Start from the beginning
                                    

"Kapa çeneni ve çekil önümden!"

"Sen çekil!"

"Ben yaralıyım Potter, görmüyor musun?"

"Bunu bile bahane olarak kullandın ya, tebrik ederim!"

"O halde çekil artık!"

"Ben ortaya bineceğim dedim! Algılama kapasiten mi düşük, yoksa bilerek mi yapıyorsun Malfoy?"

"Sadece sana katlanamıyorum, hepsi bu."

"Misafirlere saygı gösterilir!"

"Ama sen 'istenmeyen' misafirsin aptal herif!"

"Bir daha söyle de o güzel yüzünü Ron'dan sonra biraz da ben parçalayayım!"

"Yeter!"

Lucius Malfoy'un sesiyle bir süre sessizlik sağlandı arabada. Gerçi Harry ve Draco daha oturamamışlardı ya...

"Arabaya biniyorsanız binin, yoksa sizi almadan gideceğim!" diye bağırdı Lucius Malfoy. Harry ve Draco bir kez daha birbirlerine baktılar ve sonra tekrar önce girmek için çırpınmaya başladılar.

"Bırak geçeyim!"

"Sen bırak!"

"Geri zekalı Potter!"

"Aptal Malfoy!"

Ve sabrı tükenen Lucius Malfoy, Harry ve Draco'yu orada bırakarak arabayı havalandırdı.

"Baba! Baba geri dön!"

"Bay Malfoy, geri dönün!"

"St. Mungos da görüşürüz!" diye bağırdı Lucius sadece. Araba uzaklaştıktan sonra Harry ve Draco bir başlarına kalmışlardı.

"Malsın sen Potter!"

"Sende salaksın!"

"Senin yüzünden babam beni arabaya almadı!"

"Hak ettin de ondan!"

"Hadi be ordan! Kaçık herif!"

"Sorunlu köstebek!"

Draco saf saf Harry'nin yüzüne baktı.

"Sorunlu köstebek?"

Harry saçlarını karıştırdı ne söyediğinin farkına vardığında.

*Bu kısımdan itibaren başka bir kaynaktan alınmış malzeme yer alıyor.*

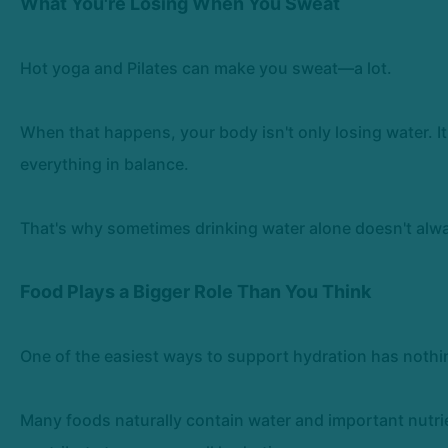
What You're Losing When You Sweat
Hot yoga and Pilates can make you sweat—a lot.
When that happens, your body isn't only losing water. It
everything in balance.
That's why sometimes drinking water alone doesn't alway
Food Plays a Bigger Role Than You Think
One of the easiest ways to support hydration has nothi
Many foods naturally contain water and important nutri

"Ne bileyim ya, ağzımdan öyle çıktı işte."

Draco ve Harry bir an birbirlerine baktılar. Daha sonra da ikisi de gülmemek için başlarını başka tarafa dönüp sırıttılar. Aslında gülmek istiyorlardı ama karşılarındaki kişi en büyük düşmanlarıydı ne de olsa. Ne Draco Harry'ye gülümserdi, ne Harry Draco'ya. Sözsüz bir anlaşma gibiydi bu.

"St. Mungos'a nasıl gideceğiz?"

Draco dudaklarını büktü, o da bunu düşünüyordu. Aslında orada Potterla sabaha kadar tartışabilirdi. Ama Hermione'nin durumunu merak ediyordu. Ayrıca kendisi de biraz kötü hissediyordu. Belki bir merhem yaralarındaki yanma hissini hafif de olsa geçirirdi.

"Uçalım."

"Ne?"

"Uçalım."

"Neler saçmalıyorsun Malfoy?"

"Yanında kaç galleon var?"

"Ne bileyim, var biraz, okul alışverişine gelmiştim ben."

"İyi. En ucuzundan iki süpürge alacağız ve onlara binip gideceğiz hastaneye."

Harry fikri kafasında şöyle bir tarttı. İşe yarardı.

"Olmayan beyninle bunu nasıl düşündüğünü merak ettim Malfoy!"

Draco sırıttı pis pis.

"Kıskandığın için hakaret etmeye çalışıyorsun."

"Ne? Ben mi seni mi kıskanacağım? Beni her gördüğü yerde laf atmaya çalışan kişi sensi..."

"Uzatma da yürü!"

Harry ve Draco süpürge dükkanına tekrar girip en ucuz iki süpürgeyi seçtiklerinde Draco ceplerini karıştırmaya başladı.

"Hay Allah," dedi üzgün durmaya çalıştığı halde başaramayarak. "Param arabada kalmış."

Harry boş boş baktı ona.

"Eee?"

"Ne demek eee? Benim süpürgemi de sen almak zorundasın."

"Sana hiçbir şey almak zorunda değilim."

"Zorundasın!"

"Hayır değilim!"

"O halde bende arkana binerim!"

"Saçmalama Malfoy. Ayrıca bu senin meşhur itibarına zarar vermez mi?"

"Bugün yeterince zarar gördü, yani daha fazla zarar veremezsin ona. Ama sen gerçekten benimle birlikte aynı süpürgeye binmek istiyorsan..."

"Hayır kalsın, seninle görüleceğime ölürüm daha iyi."

Draco sırıttı.

"O halde sökül paraları."

Harry iç çekerek diğer süpürgenin parasını da ödedi ve dükkandan çıktılar. Süpürgeci adam arkalarından sırıtarak el sallıyordu.

"Yine beklerim efendim, sizzinle alışveriş bir zevkti!"

Draco adama pis bir bakış attı. Tabi mutlu olurdu. Bugün resmen köşeyi dönmüştü!